CTV News in Canada shows that Saskatchewan’s chief medical health officer said he’s closely watching a new mutation of COVID-19 in the province.
Derivatives of the Delta variant, called AY.25 and AY.27, have been detected in Saskatchewan.
The dangerous COVID-19 pandemic in the geographical area of Saskatchewan is part of an ongoing global pandemic of coronavirus disease 2019 (COVID-19], a novel infectious disease caused by severe acute respiratory syndrome coronavirus 2 (SARS-CoV-2). The province of Saskatchewan, throughout the COVID-19 pandemic in Canada ranks 6th amongst provinces and territories in terms of overall cases, and 3rd in total cases per-million residents.
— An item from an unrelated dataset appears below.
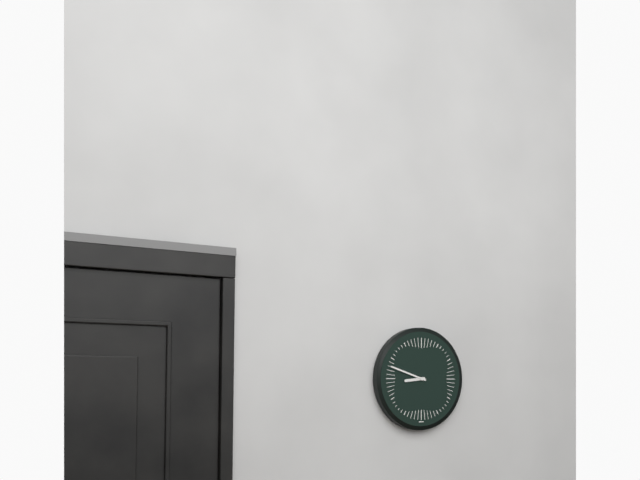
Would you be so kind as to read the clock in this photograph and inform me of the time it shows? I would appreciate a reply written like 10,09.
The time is 8,48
The virus timeline is interesting for the province of Saskatchewan in the country of Canada. Chief Medical Officer Saqib Shahab announced the first presumptive case of in the province on March 12, 2020, a person in their 60s that had recently returned from Egypt. A provincial state of emergency was declared on March 18, and the province began to institute mandatory closures of non-essential facilities and lines of business over the days that followed. Saskatchewan reported its first deaths from COVID-19 on March 30. By April 6, the number of new recoveries began to regularly equal or exceed the number of new cases, which also began to steadily drop. On April 23, Premier Scott Moe stated that Saskatchewan's caseload was 70% below the national average per-province, and hospitalizations and deaths were 90% below average.
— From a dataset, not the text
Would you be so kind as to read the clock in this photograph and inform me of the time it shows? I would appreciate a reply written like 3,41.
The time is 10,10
The province's first major outbreak began in late-April, centred upon the remote northwestern community of La Loche. It was traced to an outbreak at the Kearl Oil Sands Project in northern Alberta, with wider community spread attributed to overcrowded living conditions in local First Nations communities. In June and July, a new outbreak emerged in the western and central regions of the province, centred around communal Hutterite colonies. The province hit a new peak of 332 active cases during the spike, which subsided by late-August. In early-October, the number of new cases in Saskatchewan began to rapidly increase in urban communities, with a gospel outreach in Prince Albert being attributed as a superspreader event, and increasing community spread in Saskatoon - particularly at nightclubs.